The BBB refers to these people as "storm chasers," who rip off people when they're in desperate need of help. People should get everything in writing, vet the contractor carefully (make sure he or she is licensed, check references, etc.) and even though you're anxious to get the work started, get three different bids.
"Any situation like this, that presents a crisis for people, brings out people who will try to exploit the situation," Joyce said, noting that people can check out businesses at no charge at www.bbb.org.
Q. Where should I direct my anger? The village? Insurance companies? The Metropolitan Water Reclamation District? Mother Nature?
A. No one entity is entirely responsible. Mother Nature definitely deserves the brunt of it (and, some might argue, we should blame ourselves for Mother Nature's wrath). While there have been some rumblings about municipal storm sewers not functioning properly, it has not been proven to be true. While there are many reasons to be upset, make sure your criticism isn't focused on the wrong person or place.
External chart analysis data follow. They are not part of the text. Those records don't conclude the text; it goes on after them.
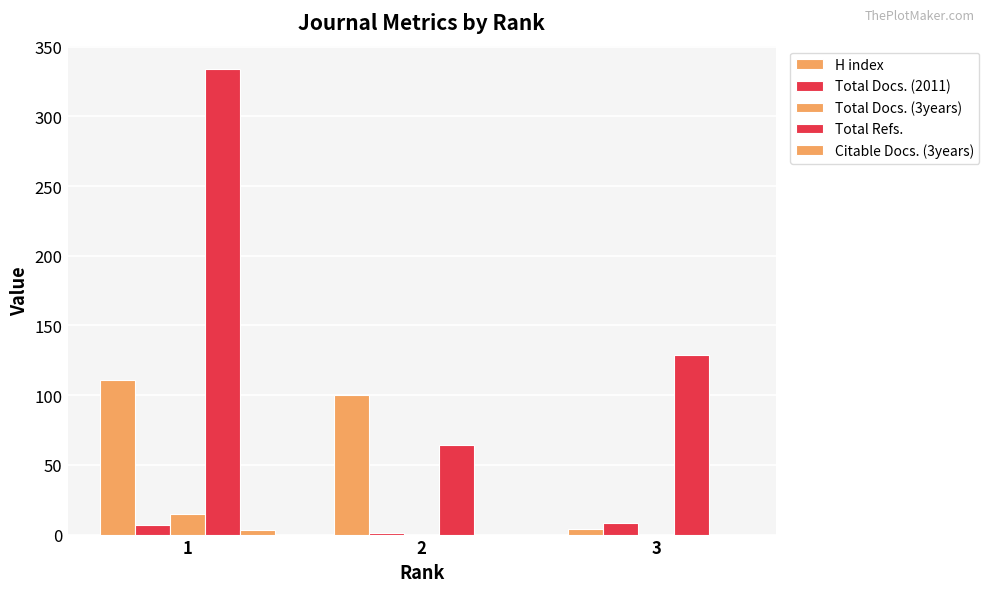

How many series are shown in this chart?

5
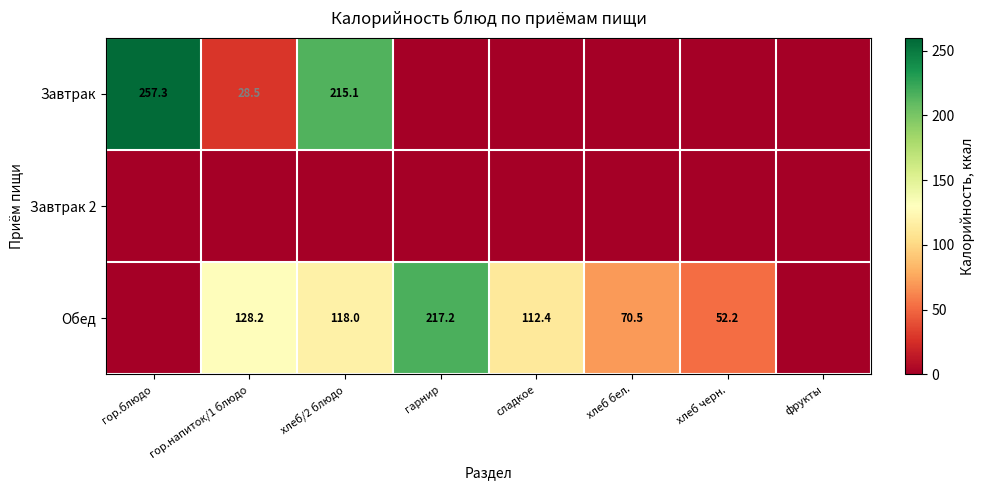

Is the value of Завтрак at хлеб/2 блюдо greater than the value of Обед at гарнир?

No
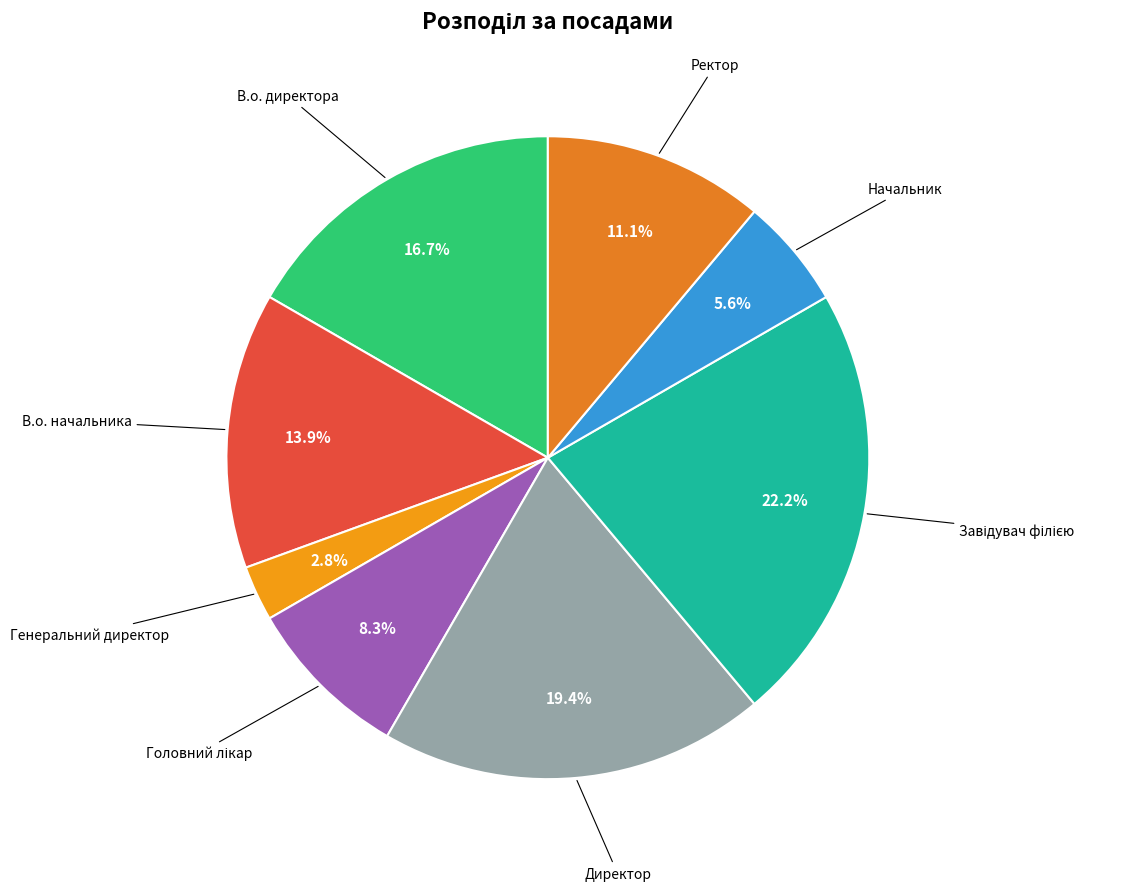

To the nearest percent, what percentage of the pie is В.о. директора?

17%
Q. Is there a way for me to cap my storm drain so it doesn't back up into my basement?
A. There are typically two openings, or drains, in the basement that can be an avenue for water, Nebel says. There's the sump pit, which collects storm and groundwater from around a home's foundation so it can be pumped out. Then there's a sanitary drain that is directly connected to the sanitary sewer service.
"I'm not sure if there is any means to completely seal off a sump pit. There are valves that can be installed on the sanitary line that work either manually or automatically to prevent a sanitary backup," Nebel said.
Goralski recommends checking with your village to see if an overhead sewer program exists, which can modify the existing sanitary sewer.